Your goal:
Return every line of the data below that includes the string "https".

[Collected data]
== Segment start ==
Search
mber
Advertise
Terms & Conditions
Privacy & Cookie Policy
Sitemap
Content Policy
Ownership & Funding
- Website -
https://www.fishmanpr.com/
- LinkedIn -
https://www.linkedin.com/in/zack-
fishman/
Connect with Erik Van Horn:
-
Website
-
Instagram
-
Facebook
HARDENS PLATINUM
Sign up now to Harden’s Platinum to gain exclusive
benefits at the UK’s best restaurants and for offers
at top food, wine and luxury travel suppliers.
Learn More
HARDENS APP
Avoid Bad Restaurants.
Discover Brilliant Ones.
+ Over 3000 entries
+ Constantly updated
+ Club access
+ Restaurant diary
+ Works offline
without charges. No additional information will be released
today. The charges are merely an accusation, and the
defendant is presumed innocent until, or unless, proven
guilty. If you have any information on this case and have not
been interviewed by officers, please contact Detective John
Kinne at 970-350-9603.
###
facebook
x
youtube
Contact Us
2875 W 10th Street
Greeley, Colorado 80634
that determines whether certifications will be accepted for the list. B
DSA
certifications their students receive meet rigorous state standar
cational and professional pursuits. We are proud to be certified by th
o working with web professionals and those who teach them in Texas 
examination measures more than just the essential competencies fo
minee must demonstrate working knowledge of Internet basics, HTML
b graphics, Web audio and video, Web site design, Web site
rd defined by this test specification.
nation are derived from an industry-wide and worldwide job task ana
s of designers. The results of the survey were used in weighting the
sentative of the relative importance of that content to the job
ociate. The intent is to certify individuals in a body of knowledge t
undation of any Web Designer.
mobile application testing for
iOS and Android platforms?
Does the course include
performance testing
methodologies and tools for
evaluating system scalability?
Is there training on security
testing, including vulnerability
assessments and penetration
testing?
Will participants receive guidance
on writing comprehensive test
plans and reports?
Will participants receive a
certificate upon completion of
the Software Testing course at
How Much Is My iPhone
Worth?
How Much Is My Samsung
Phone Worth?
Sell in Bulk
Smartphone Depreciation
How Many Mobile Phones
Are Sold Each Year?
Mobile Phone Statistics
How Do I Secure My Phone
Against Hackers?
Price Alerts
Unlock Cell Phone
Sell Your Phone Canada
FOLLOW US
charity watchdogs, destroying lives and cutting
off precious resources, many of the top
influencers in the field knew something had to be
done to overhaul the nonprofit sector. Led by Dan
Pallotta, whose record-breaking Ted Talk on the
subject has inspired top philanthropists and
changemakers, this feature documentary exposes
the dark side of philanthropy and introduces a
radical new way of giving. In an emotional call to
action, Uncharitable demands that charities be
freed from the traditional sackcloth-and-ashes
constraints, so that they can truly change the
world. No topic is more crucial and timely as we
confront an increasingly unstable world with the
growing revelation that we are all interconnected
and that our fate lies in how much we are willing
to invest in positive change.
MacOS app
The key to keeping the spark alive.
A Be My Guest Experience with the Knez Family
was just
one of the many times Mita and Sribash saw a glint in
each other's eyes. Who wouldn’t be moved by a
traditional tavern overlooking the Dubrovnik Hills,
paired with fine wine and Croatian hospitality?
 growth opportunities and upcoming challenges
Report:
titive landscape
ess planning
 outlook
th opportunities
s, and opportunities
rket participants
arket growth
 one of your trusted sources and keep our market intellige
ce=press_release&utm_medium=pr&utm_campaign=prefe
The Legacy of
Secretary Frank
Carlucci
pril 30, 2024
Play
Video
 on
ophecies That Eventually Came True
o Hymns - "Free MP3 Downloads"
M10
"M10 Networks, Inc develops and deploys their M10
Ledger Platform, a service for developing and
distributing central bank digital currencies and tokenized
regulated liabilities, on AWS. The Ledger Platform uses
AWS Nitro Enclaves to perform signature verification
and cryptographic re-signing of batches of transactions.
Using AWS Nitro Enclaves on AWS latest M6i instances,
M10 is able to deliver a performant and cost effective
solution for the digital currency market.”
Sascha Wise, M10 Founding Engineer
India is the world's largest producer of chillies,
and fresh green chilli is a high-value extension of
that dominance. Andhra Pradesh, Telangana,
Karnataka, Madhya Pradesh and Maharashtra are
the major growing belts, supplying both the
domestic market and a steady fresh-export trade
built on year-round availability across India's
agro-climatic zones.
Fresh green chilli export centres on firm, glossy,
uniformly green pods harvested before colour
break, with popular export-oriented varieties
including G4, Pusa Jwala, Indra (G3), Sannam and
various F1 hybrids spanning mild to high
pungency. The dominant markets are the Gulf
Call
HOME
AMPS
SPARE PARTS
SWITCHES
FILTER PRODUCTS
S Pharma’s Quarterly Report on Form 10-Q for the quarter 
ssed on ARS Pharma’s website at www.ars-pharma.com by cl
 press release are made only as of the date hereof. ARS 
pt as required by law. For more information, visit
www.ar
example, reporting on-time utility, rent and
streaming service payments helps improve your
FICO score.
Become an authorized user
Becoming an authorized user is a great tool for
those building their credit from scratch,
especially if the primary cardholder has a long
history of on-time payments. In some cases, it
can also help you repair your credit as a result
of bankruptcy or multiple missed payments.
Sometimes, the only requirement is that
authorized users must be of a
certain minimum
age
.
== Segment end ==
Written response:
https://www.fishmanpr.com/
https://www.linkedin.com/in/zack-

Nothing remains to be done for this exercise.